Assignment
Using the material below, repeat exactly the lines from the one with "the parked lorry at [766,125]: 5131" through the one with "rainbow umbrella 331", ends included, without any images.

Data section
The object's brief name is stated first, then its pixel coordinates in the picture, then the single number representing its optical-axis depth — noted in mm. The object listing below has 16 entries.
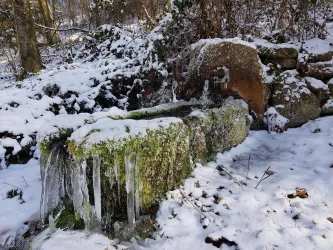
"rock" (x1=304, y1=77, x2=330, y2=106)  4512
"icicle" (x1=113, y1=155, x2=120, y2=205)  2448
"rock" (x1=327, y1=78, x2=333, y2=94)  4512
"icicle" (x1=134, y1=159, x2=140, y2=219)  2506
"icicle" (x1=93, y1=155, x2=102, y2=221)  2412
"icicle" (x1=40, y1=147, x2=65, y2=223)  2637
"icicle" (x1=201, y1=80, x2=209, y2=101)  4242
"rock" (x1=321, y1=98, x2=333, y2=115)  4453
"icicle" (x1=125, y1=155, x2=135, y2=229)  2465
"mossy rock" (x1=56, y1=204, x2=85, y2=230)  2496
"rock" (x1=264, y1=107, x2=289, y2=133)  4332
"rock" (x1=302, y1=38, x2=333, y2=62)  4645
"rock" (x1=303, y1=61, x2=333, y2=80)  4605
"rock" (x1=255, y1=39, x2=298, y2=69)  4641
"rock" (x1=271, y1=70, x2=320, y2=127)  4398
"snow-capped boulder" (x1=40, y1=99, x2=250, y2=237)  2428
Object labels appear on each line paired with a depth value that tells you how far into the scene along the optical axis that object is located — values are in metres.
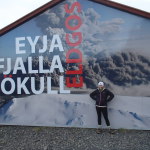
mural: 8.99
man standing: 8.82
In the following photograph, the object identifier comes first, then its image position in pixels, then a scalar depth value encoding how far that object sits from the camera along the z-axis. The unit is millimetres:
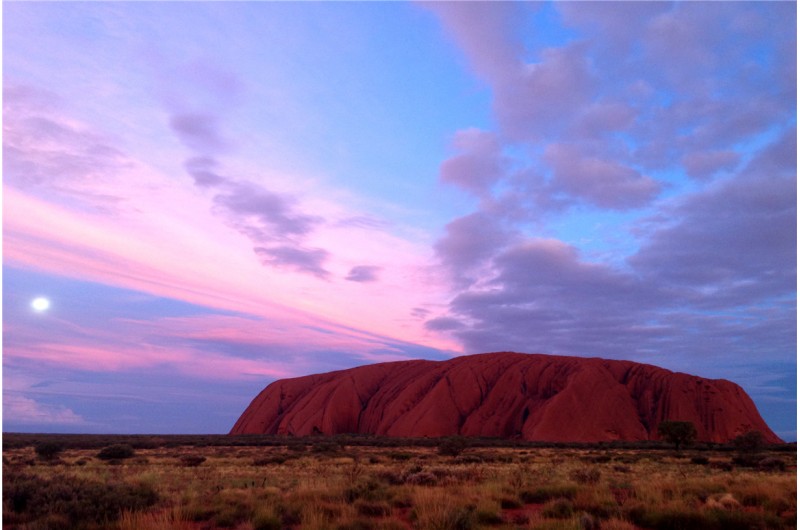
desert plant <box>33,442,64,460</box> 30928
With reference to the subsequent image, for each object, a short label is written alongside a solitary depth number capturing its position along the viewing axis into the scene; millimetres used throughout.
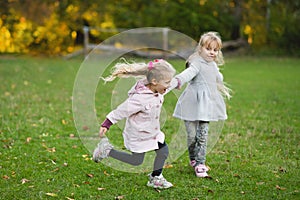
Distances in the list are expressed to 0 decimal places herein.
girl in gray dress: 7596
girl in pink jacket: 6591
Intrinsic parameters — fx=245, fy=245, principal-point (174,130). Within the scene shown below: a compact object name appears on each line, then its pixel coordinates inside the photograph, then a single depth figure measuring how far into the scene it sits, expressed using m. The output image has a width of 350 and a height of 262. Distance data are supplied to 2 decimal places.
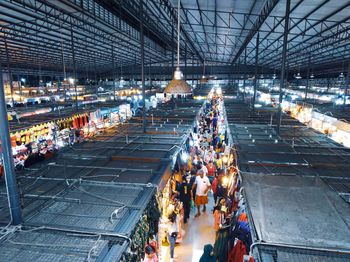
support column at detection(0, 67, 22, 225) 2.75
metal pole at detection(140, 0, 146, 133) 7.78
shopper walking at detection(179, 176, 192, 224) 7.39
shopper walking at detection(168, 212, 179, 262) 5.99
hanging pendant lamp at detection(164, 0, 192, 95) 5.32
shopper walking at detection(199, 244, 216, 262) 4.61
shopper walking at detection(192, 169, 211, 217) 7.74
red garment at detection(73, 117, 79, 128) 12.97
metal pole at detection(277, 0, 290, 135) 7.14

* * *

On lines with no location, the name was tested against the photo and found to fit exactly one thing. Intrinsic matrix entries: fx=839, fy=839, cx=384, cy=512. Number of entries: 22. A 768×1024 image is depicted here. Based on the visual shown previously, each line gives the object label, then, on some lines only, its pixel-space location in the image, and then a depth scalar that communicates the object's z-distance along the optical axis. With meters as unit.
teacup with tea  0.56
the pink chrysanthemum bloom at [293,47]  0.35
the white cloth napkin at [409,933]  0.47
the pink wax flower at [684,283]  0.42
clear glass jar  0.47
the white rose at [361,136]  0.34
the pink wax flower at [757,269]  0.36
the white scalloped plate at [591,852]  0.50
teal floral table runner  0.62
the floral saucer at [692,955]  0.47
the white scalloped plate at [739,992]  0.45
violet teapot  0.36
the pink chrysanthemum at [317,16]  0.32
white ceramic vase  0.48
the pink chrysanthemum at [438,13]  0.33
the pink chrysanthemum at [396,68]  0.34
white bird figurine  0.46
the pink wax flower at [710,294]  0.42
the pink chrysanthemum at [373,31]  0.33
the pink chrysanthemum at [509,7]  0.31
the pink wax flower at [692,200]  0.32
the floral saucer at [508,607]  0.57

---

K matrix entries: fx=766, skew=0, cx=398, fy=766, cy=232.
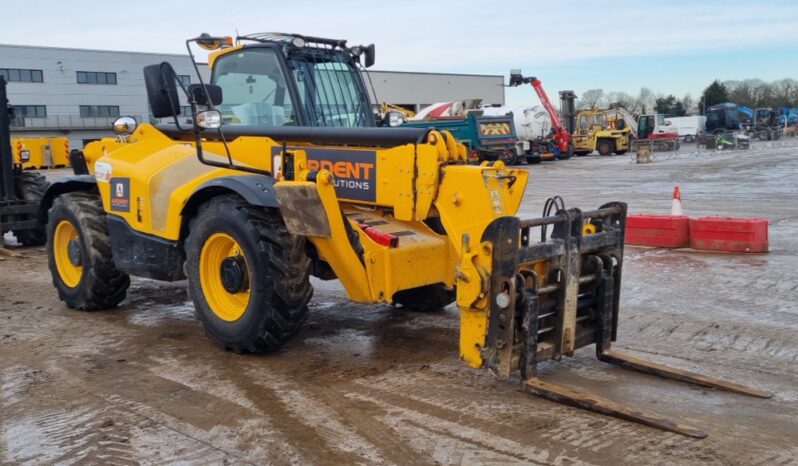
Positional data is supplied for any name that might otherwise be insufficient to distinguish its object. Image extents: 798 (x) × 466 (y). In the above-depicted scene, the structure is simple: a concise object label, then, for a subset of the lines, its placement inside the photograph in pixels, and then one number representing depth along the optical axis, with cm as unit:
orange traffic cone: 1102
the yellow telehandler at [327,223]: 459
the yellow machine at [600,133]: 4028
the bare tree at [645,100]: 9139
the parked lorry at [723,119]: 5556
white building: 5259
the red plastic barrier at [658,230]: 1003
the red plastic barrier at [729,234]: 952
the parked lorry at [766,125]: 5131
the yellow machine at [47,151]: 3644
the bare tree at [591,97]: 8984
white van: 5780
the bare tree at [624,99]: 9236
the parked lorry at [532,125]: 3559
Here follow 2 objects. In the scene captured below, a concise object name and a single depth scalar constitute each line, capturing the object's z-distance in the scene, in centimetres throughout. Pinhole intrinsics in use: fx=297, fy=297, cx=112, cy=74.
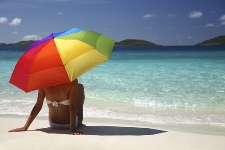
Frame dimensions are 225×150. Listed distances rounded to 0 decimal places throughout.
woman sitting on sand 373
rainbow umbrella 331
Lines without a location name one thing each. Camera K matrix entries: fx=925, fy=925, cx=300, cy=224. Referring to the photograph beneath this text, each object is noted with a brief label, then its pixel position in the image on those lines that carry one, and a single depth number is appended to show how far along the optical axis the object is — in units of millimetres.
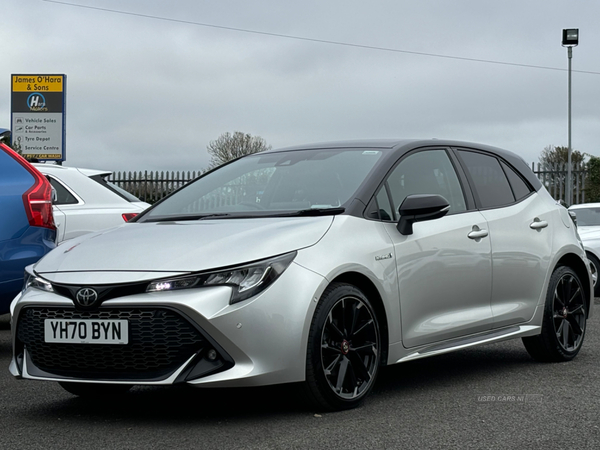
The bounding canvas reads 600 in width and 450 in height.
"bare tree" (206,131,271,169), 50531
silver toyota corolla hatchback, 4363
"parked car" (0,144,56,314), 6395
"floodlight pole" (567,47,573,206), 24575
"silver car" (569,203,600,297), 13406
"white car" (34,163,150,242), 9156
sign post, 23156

Task response
the parked lorry at [766,125]: 5131
the yellow machine at [47,151]: 3644
the bare tree at [591,97]: 8984
white van: 5780
the bare tree at [624,99]: 9236
the parked lorry at [532,125]: 3559
Here follow 2 objects. In the scene captured below, a concise object name and a single depth scalar constitute each line, capturing the object's z-distance in the scene, in centimetres throughout. Pinhole intrinsics in use: fx=297, fy=297, cx=112, cy=74.
Frame dimensions are 225×150. Listed distances rounded to 0 decimal places throughout.
woman sitting on sand 373
rainbow umbrella 331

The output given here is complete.